Excerpt =
+===+

My Bad. LOL I Just hear olympus OM and think of my Old OM-1.

Carry On. ;D


----------



## AvTvM (Jun 1, 2012)

facedodge said:


> ^^^ Essentially, it's about the lens and if you want shots like that you need a lens at least 5 inches long.



with that much light the same shots can be made with a Nikon 1 and the tiny 30-110mm lens. 
He did not even get the ball or club-hits-ball once in a picture. ;-)


----------



## facedodge (Jun 1, 2012)

AvTvM said:


> facedodge said:
> 
> 
> > ^^^ Essentially, it's about the lens and if you want shots like that you need a lens at least 5 inches long.
> ...



300 f/4.5 is nearly three times as long and nearly twice as bright than the 110 f/5.6, although, that is a nifty little lens.


----------



## Rocky (Jun 1, 2012)

+===+

Excerpted data =
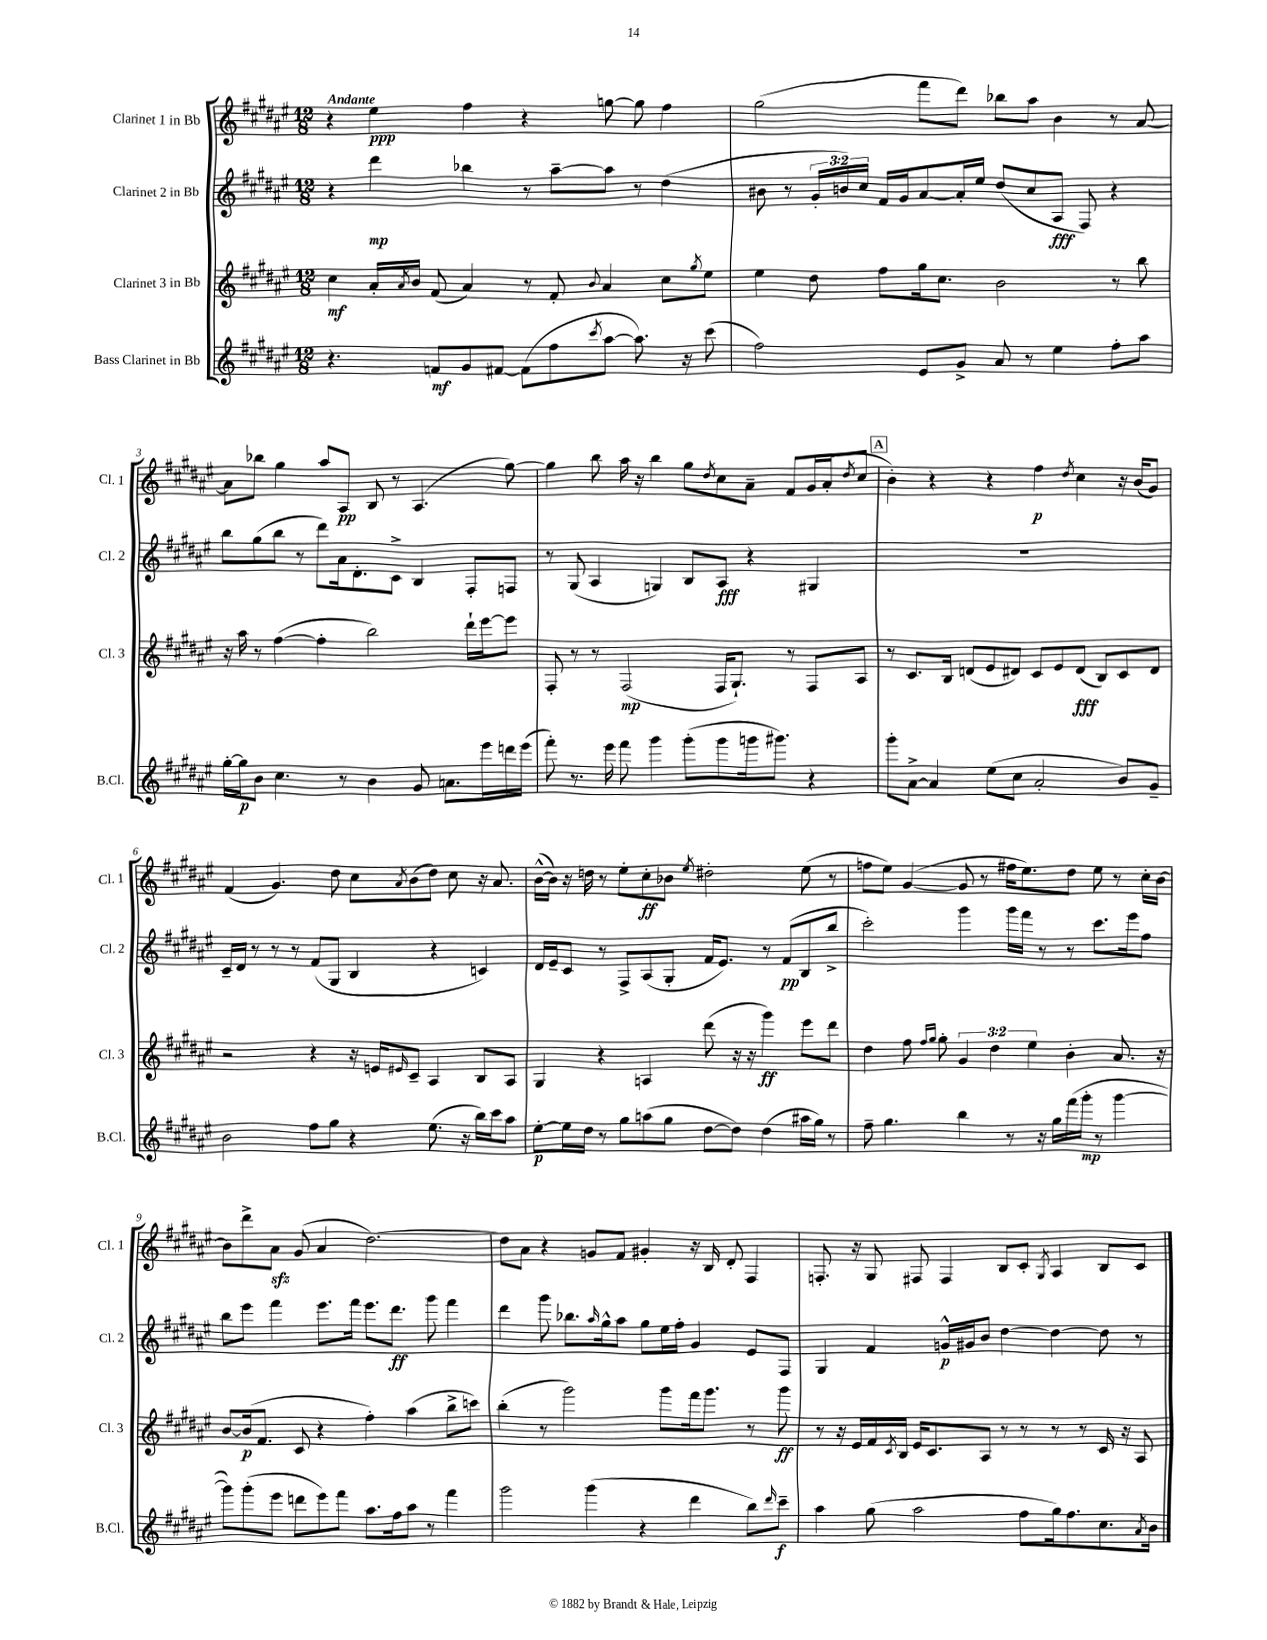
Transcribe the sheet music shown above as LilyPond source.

<<
\new StaffGroup <<
\new Staff = "s0" \with { instrumentName = "Clarinet 1 in Bb" shortInstrumentName = "Cl. 1" } {
    \clef treble \key fis \major \numericTimeSignature \time 12/8 \tempo "Andante"
    r4 eis''4\ppp fis''4 r4 g''8~ g''8 fis''4 |
    gis''2( fis'''8 dis'''8) bes''8 ais''8 b'4 r8 ais'8~ |
    ais'8 bes''8 gis''4 ais''8 ais8\pp b8 r8 ais4.( gis''8~) |
    gis''4 b''8 ais''16 r16 b''4 gis''8 \acciaccatura { dis''8 } cis''8 ais'8-- fis'8 gis'16 ais'16-.( \acciaccatura { dis''8 } cis''8 |
    \mark \markup { \box "A" } b'4-.) r4 r4 fis''4\p \acciaccatura { dis''8 } cis''4 r16 b'16( gis'8) |
    fis'4( gis'4.) dis''8 cis''8 \acciaccatura { ais'8 } b'8( dis''8) cis''8 r16 ais'8. |
    b'16~-^( b'16) r16 d''16 r8 eis''8-. cis''8-.\ff bes'8 \acciaccatura { eis''8 } dis''2-. eis''8( r8 |
    f''8 eis''8) gis'4~( gis'8 r8 fis''16 eis''8.) dis''8 eis''8 r8 cis''16-. b'16~ |
    b'8 dis'''8-> ais'8\sfz gis'8( ais'4 dis''2.~) |
    dis''8 ais'8 r4 g'8 fis'8 gis'4-. r16 b16 dis'8-. fis4 |
    f8.-. r16 gis8 fis8 fis4 b8 cis'8-. \acciaccatura { gis8 } ais4 b8 cis'8 \bar "|." |
}
\new Staff = "s1" \with { instrumentName = "Clarinet 2 in Bb" shortInstrumentName = "Cl. 2" } {
    \clef treble \key fis \major \numericTimeSignature \time 12/8 \override Staff.TupletNumber.text = #tuplet-number::calc-fraction-text
    r4 dis'''4\mp bes''4 r8 ais''8~-- ais''8 r8 dis''4( |
    bis'8 r8 \tuplet 3/2 { gis'16-. b'16) cis''16 } fis'16 gis'16 ais'8~ ais'16-. eis''16 dis''8( cis''8 ais8\fff fis8) r4 |
    b''8 gis''8( b''8 r8 dis'''8) ais'16 dis'8.-. cis'8-> b4 fis8-. f8 |
    r8 gis8( ais4 g4) b8 ais8\fff r4 gis4 |
    \mark \markup { \box "A" } R1. |
    cis'16-- dis'16 r8 r8 r8 fis'8( gis8 b4 r4 c'4) |
    dis'16 eis'16-- cis'8 r8 fis8-> ais8( gis8-. fis'16 eis'8.) r8 fis'8\pp( b8 b''8-> |
    cis'''2-.) gis'''4 gis'''16 fis'''16 r8 r8 cis'''8. eis'''16 fis''8 |
    b''8 eis'''8 fis'''4 eis'''8. fis'''16 eis'''8. dis'''8.\ff gis'''8 fis'''4 |
    dis'''4 gis'''8 bes''8. \grace { ais''16 } gis''16-^ ais''8 gis''8 eis''16 fis''16-. gis'4 eis'8 fis8 |
    gis4 fis'4 g'16-^\p gis'16 b'8 dis''4~ dis''4~ dis''8 r8 \bar "|." |
}
\new Staff = "s2" \with { instrumentName = "Clarinet 3 in Bb" shortInstrumentName = "Cl. 3" } {
    \clef treble \key fis \major \numericTimeSignature \time 12/8 \override Staff.TupletNumber.text = #tuplet-number::calc-fraction-text
    cis''4\mf ais'16-. \acciaccatura { ais'8 } b'16 fis'8( ais'4) r8 fis'8-. \appoggiatura { b'8 } ais'4 cis''8 \acciaccatura { gis''8 } eis''8 |
    eis''4 dis''8 fis''8 gis''16 cis''8. b'2 r8 b''8 |
    r16 ais''16 r8 fis''4~( fis''4-. b''2) dis'''16-! eis'''16~ eis'''8 |
    fis8-. r8 r8 fis2\mp( fis16 gis8.-!) r8 fis8 ais8 |
    \mark \markup { \box "A" } r8 cis'8. b16 d'8( eis'8 dis'8) cis'8 eis'8 dis'8\fff( b8) cis'8 dis'8 |
    r2 r4 r16 e'16 \grace { eis'16 } cis'8-- ais4 b8 ais8 |
    gis4 r4 a4 dis'''8( r16 r16 gis'''4\ff) eis'''8 dis'''8 |
    dis''4 fis''8 \grace { fis''16 gis''16 } gis''8-. \tuplet 3/2 { gis'4 dis''4 eis''4 } b'4-. ais'8. r16 |
    b'8~ b'16\p( fis'8. cis'8 r4 fis''4-.) ais''4( b''8-> c'''8) |
    b''4-.( r8 gis'''2) gis'''8 fis'''16 gis'''8. r8 gis'''8\ff |
    r8 r16 eis'16 fis'16 \acciaccatura { cis'8 } b16 eis'16 cis'8. ais8 r8 r8 r8 r8 cis'16 r16 ais8 \bar "|." |
}
\new Staff = "s3" \with { instrumentName = "Bass Clarinet in Bb" shortInstrumentName = "B.Cl." } {
    \clef treble \key fis \major \numericTimeSignature \time 12/8
    r4. f'8\mf gis'8 fis'8~ fis'8( fis''8 \acciaccatura { cis'''8 } ais''8~ ais''8.) r16 cis'''8( |
    fis''2) eis'8 gis'8-> ais'8 r8 eis''4 fis''8-. ais''8 |
    gis''16~-. gis''16\p b'8 cis''4. r8 b'4 gis'8 a'8. eis'''16 d'''16 eis'''16( |
    fis'''8-.) r8. eis'''16 fis'''8 gis'''4 gis'''8-.( gis'''8 g'''16 gis'''8.) r4 |
    \mark \markup { \box "A" } gis'''8-. ais'8~-> ais'4 eis''8( cis''8 ais'2-. b'8) gis'8-- |
    b'2 fis''8 gis''8 r4 eis''8.( r16 b''16) cis'''16 ais''8 |
    eis''8~-.\p eis''16 dis''16 r8 gis''8 a''8( gis''8 dis''8~ dis''8) dis''4( ais''16 gis''16) r8 |
    fis''8-- gis''4. b''4 r8 r16 gis''16 fis'''16( gis'''16-.\mp r8 gis'''4~ |
    gis'''8) gis'''8-.( eis'''8 d'''8 eis'''8) fis'''8 ais''8. fis''16 ais''8 r8 fis'''4 |
    gis'''2 gis'''4( r4 dis'''4 b''8) \grace { dis'''16 } cis'''8--\f |
    ais''4 gis''8( ais''2 fis''8 gis''16) fis''8. cis''8. \acciaccatura { ais'8 } b'16 \bar "|." |
}
>>
>>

+===+

Work to complete =
A - Reproduce the stretch of the camera lens thread from "## AvTvM (Jun" through "a picture. ;-)", word for word.
B - Pick up the camera lens thread from its last line and keep it going.
Nothing in the records matters here.

Results by task =
A -
## AvTvM (Jun 1, 2012)

facedodge said:


> ^^^ Essentially, it's about the lens and if you want shots like that you need a lens at least 5 inches long.



with that much light the same shots can be made with a Nikon 1 and the tiny 30-110mm lens. 
He did not even get the ball or club-hits-ball once in a picture. ;-)

B -
Camera is a tool . A tool should fit the owner and usage. There is no doubt that the OM D E-M4 is a good camera. Can it replace the existing DSLR??? I have to say NO. Just think of the following items: Price, shutter/Af delay, wide choice of lenses, View finder. DSLR will beat the OM D. As for picture quality, It is hard to say, based on the size we have seen in the web. Remember the oldsaying in the old filem days? " Post card size picture from a box camera under the sun will look as good as a picture from Rollie" Therefore I am not getting into it. Another thing is the percentage of "keeper" from sporting event. I am sure that everybody will agree that the DSLR is definitely higher.


----------



## Tcapp (Jun 1, 2012)

facedodge said:


> ^^^ Essentially, it's about the lens and if you want shots like that you need a lens at least 5 inches long.



Thats what she said?


----------



## Jman13 (Jun 1, 2012)

AvTvM said:


> with that much light the same shots can be made with a Nikon 1 and the tiny 30-110mm lens.
> He did not even get the ball or club-hits-ball once in a picture. ;-)



The E-M5 is a lot better than the Nikon 1. If I wanted a slower lens with AF, I also could have used the Panasonic 100-300mm or Olympus 75-300mm, both of which are much smaller than the FD 50-300, but they're a stop or more slower and not as good optically.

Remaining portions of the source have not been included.